Madagascar: Contradictions au sujet des essais cliniques sur le traitement injectable testé

Lors de sa visite à Tamatave mardi, le président malgache a annoncé le démarrage des essais cliniques d'une solution injectable « à base d'artemisia » pour soigner les personnes atteintes du Covid-19.

Des essais pratiqués dans les hôpitaux de la ville portuaire ainsi que dans ceux de la capitale, « avec l'aval du comité scientifique malgache et de l'OMS ».

Cette annonce, largement reprise dans les médias, a toutefois été tempérée et contredite mercredi par la Présidence elle-même. De son côté, l'OMS se défend d'une quelconque validation.

Mardi 26 mai, au Palais de Région Atsinanana, devant un parterre d'autorités et de soignants, Andry Rajoelina annonce : « Il y a déjà un essai clinique de grande envergure en cours aux Etats-Unis d'un remède en injection à base d'Artemisia. Ce remède existe déjà ; nous l'utiliserons.

Ça a déjà été discuté avec l'OMS. [... ] Madagascar a reçu toutes les autorisations nécessaires auprès du comité scientifique pour pouvoir réaliser cet essai clinique ici aussi. »

Contactée, la médecin Michelle Sahondrarimalala, directrice des études juridiques de la Présidence donne des précisions au sujet de ce 3e protocole de traitement fraîchement lancé. « En fait, il y a une confusion.

Peut-être que les médias n'ont pas compris ce que le président a voulu annoncer. Il y a 3 protocoles qu'il faut distinguer. Le 1er, c'est un protocole de traitement qui associe la chloroquine et l'azythromycine.

C'est une bithérapie qui est inspirée du traitement élaboré par le professeur Raoult. Il a été administré au tout premier patient atteint du Covid-19 et autorisé par le comité d'éthique de Madagascar.

Cela ne rentre pas dans le cadre d'un essai clinique puisque ce sont 2 médicaments qui ont déjà été utilisé pour traiter d'autres maladies. »

« Le 2e protocole concerne le tambavy CVO, remède traditionnel amélioré élaboré sur la base du guide de l'OMS sur les études cliniques en matière de médecine traditionnelle en Afrique, poursuit Michelle Sahondrarimalala.

Jusqu'à aujourd'hui, aucune forme injectable n'a encore été élaborée par l'IMRA (Institut Malgache de Recherches Appliquées) et ni par le centre national de recherche pharmaceutique.

Parce qu'il ne faut pas oublier que dès que le CVO sera transformé en injectable, ce ne sera plus un remède traditionnel amélioré.
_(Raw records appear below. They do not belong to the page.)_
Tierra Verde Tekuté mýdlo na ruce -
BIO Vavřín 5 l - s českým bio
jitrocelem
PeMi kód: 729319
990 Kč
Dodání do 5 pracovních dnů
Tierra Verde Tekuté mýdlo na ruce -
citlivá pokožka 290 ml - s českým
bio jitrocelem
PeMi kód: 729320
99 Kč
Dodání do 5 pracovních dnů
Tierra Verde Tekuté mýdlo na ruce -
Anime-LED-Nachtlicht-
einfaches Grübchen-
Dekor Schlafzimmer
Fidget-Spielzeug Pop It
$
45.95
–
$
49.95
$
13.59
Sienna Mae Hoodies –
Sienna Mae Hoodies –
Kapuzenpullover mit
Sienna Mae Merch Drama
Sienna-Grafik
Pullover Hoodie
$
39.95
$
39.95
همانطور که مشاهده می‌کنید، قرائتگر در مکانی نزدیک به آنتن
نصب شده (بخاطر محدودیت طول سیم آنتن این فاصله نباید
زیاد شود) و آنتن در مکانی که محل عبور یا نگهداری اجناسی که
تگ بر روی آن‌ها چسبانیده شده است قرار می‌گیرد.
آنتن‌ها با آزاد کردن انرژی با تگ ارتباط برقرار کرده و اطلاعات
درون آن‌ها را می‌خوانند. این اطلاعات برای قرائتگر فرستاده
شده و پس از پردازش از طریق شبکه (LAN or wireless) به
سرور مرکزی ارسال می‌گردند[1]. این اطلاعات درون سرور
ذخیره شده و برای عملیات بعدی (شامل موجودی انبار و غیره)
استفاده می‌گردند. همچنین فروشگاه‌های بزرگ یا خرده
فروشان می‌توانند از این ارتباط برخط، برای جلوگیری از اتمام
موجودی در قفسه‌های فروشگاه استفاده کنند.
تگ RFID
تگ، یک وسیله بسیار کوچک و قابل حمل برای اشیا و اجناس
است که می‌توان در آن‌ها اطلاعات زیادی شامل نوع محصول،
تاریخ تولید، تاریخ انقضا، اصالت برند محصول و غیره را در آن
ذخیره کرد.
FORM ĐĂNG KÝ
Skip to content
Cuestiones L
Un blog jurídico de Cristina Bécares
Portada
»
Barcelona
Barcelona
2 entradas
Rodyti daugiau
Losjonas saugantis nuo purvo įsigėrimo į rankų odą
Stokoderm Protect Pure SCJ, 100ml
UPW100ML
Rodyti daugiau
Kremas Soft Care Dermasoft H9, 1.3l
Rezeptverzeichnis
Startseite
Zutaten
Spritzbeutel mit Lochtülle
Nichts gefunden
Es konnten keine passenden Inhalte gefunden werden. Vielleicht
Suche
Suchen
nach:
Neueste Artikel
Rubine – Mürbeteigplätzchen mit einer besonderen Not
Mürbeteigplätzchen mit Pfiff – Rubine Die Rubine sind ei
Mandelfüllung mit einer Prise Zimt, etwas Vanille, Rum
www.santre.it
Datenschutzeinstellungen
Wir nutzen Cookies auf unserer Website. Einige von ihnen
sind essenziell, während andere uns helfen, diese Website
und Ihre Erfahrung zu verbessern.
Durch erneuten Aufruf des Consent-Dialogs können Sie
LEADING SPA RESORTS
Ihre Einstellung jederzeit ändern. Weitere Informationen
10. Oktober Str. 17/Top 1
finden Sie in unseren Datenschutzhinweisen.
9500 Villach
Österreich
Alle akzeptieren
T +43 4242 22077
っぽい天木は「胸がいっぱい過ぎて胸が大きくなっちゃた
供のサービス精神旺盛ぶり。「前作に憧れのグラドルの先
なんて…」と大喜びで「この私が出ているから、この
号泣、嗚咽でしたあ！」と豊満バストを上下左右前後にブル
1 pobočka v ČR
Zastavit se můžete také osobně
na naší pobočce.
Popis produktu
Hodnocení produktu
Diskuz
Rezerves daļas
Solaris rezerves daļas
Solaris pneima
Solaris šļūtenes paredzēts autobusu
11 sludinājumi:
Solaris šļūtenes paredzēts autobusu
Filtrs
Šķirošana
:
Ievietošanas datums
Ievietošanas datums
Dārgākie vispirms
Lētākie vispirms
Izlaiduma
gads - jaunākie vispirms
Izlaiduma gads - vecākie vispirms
Cette option n'a pas encore été pensée, ni même imaginée par le comité scientifique qui a élaboré le Covid Organics. »

Enfin, la directrice des études juridiques de la Présidence explique que « le 3e protocole, qui est à l'essai clinique et qui est basé encore sur une bithérapie, associe 2 médicaments injectables, qui sont déjà utilisés dans d'autres indications thérapeutiques, comme le cancer, et l'autre, c'est un médicament qui est utilisé au quotidien et qui est déjà mis sur le marché. Les 2 médicaments injectables n'ont rien à voir avec le CVO. »

Le principe, avec ce 3e protocole, est de proposer au corps médical différentes options pour soigner les malades du Covid-19, avance la médecin. Questionnée sur le nom des deux médicaments utilisés : « Là je ne peux pas encore vous le dire.

Puisque le protocole n'a pas encore démarré et puisque ça rentre dans le cadre d'un essai clinique, il appartiendra à l'équipe de recherche, au comité scientifique, de révéler les noms des 2 médicaments injectables. Mais il n'y a pas d'artemisia. Il n'y a pas d'artemisia. »

Une affirmation à l'opposée de celle du président de la République. L'OMS, elle, se dit prête à appuyer techniquement les pays désireux de faire des essais cliniques selon des protocoles qui obéissent aux normes et standards internationaux mais affirme n'avoir encore « rien validé ».